Original paper

Risk factors associated with postoperative complications and prolonged postoperative length of stay after laparoscopic liver resection.

Haili Zhang, Dufu Kang, Fei Liu, Bo Li, Wei Zhang, Yonggang Wei
Published online: July 13, 2022

Laparoscopic liver resection (LLR) has expanded rapidly. Previously published studies are limited to small samples and selected patients. Comprehensive data that may significantly influence the incidence of perioperative complications and postoperative length of stay (PLOS) are lacking.

To characterize complications after LLR and to identify risk factors associated with postoperative complications and prolonged PLOS.

This study was carried out at a high-volume HPB centre and included all patients who underwent LLRs between 2015 and 2018. Postoperative complications were analysed in detail. Logistic regression was used to identify independent risk factors. The primary outcome was postoperative complications with a comprehensive complication index (CCI) ≥ 26.2. The second outcome was prolonged length of stay.

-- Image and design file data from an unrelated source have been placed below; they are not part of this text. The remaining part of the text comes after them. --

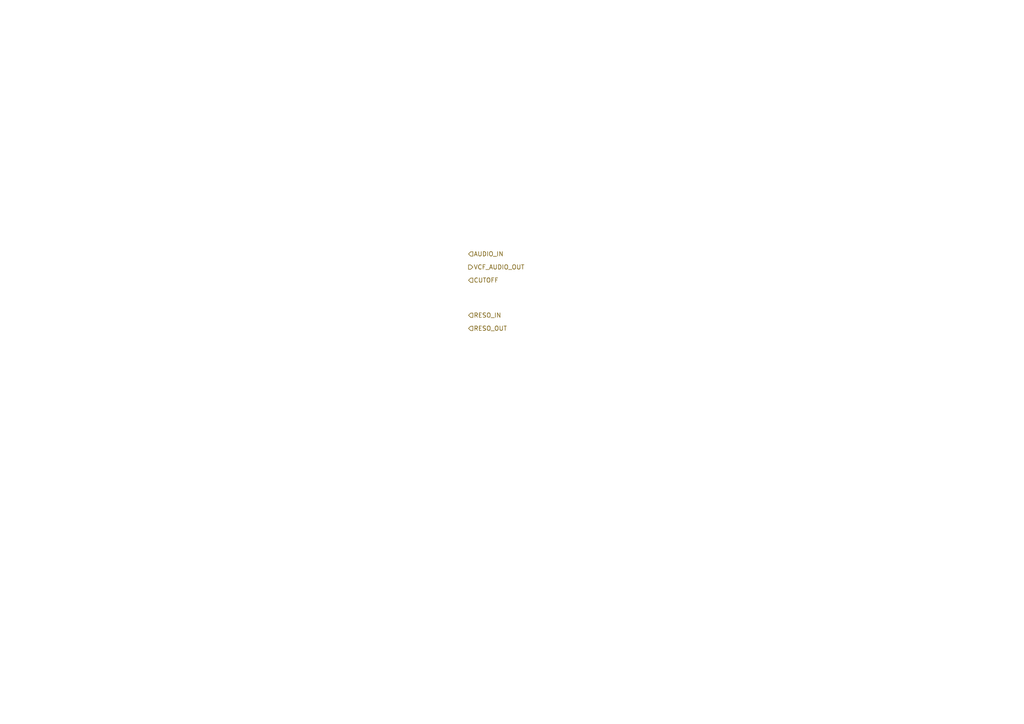
<source format=kicad_sch>
(kicad_sch (version 20230121) (generator eeschema)

  (uuid 9998e364-b9df-45a0-8318-b7193bd2b6ba)

  (paper "A4")

  


  (hierarchical_label "CUTOFF" (shape input) (at 135.89 81.28 0) (fields_autoplaced)
    (effects (font (size 1.27 1.27)) (justify left))
    (uuid 28f84c3d-d8ad-427a-81e0-73f22639671a)
  )
  (hierarchical_label "RESO_IN" (shape input) (at 135.89 91.44 0) (fields_autoplaced)
    (effects (font (size 1.27 1.27)) (justify left))
    (uuid 5cad813e-ed99-45af-9934-47208c1e7e56)
  )
  (hierarchical_label "VCF_AUDIO_OUT" (shape output) (at 135.89 77.47 0) (fields_autoplaced)
    (effects (font (size 1.27 1.27)) (justify left))
    (uuid ac648d9e-386d-426d-bf7f-77854a44490c)
  )
  (hierarchical_label "RESO_OUT" (shape input) (at 135.89 95.25 0) (fields_autoplaced)
    (effects (font (size 1.27 1.27)) (justify left))
    (uuid cd5b71db-3f2c-4060-b3a0-7afe1ac908c8)
  )
  (hierarchical_label "AUDIO_IN" (shape input) (at 135.89 73.66 0) (fields_autoplaced)
    (effects (font (size 1.27 1.27)) (justify left))
    (uuid f4f5aa2e-31a0-4e0d-a363-2e41a40189e6)
  )
)

</source>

We identified 938 patients who underwent LLR. In the full cohort, 79 (8.4%) patients experienced major complications with a CCI ≥ 26.2, with postoperative mortality in 4 (0.4%) patients. On multivariate analysis, the diagnosis of primary (OR = 8.97, 95% CI: 2.54-43.74, p = 0.001) and metastatic liver tumours (OR = 5.74, 95% CI: 1.20-30.90, p = 0.028), infectious liver disease (OR = 24.04, 95% CI: 5.30-129.53, p < 0.001), difficult liver resection (OR = 2.77, 95% CI: 1.29-6.69, p = 0.014), and intraoperative bleeding > 1000 ml (OR = 9.29, 95% CI: 3.40-26.43, p < 0.001) were independent factors that increased the odds of major complications. The median PLOS after the operation was 5 days (range: 2-35 days). Factors that independently influenced prolonged PLOS on multivariate analysis were age over 70 years, metastatic liver tumour, difficult liver resection, liver cirrhosis, and right hepatectomy.

LLR remains safe for most liver space-occupying lesions. Several preoperative and intraoperative factors associated with the risk of complications and prolonged PLOS were identified. These factors should be considered during patient selection and perioperative management.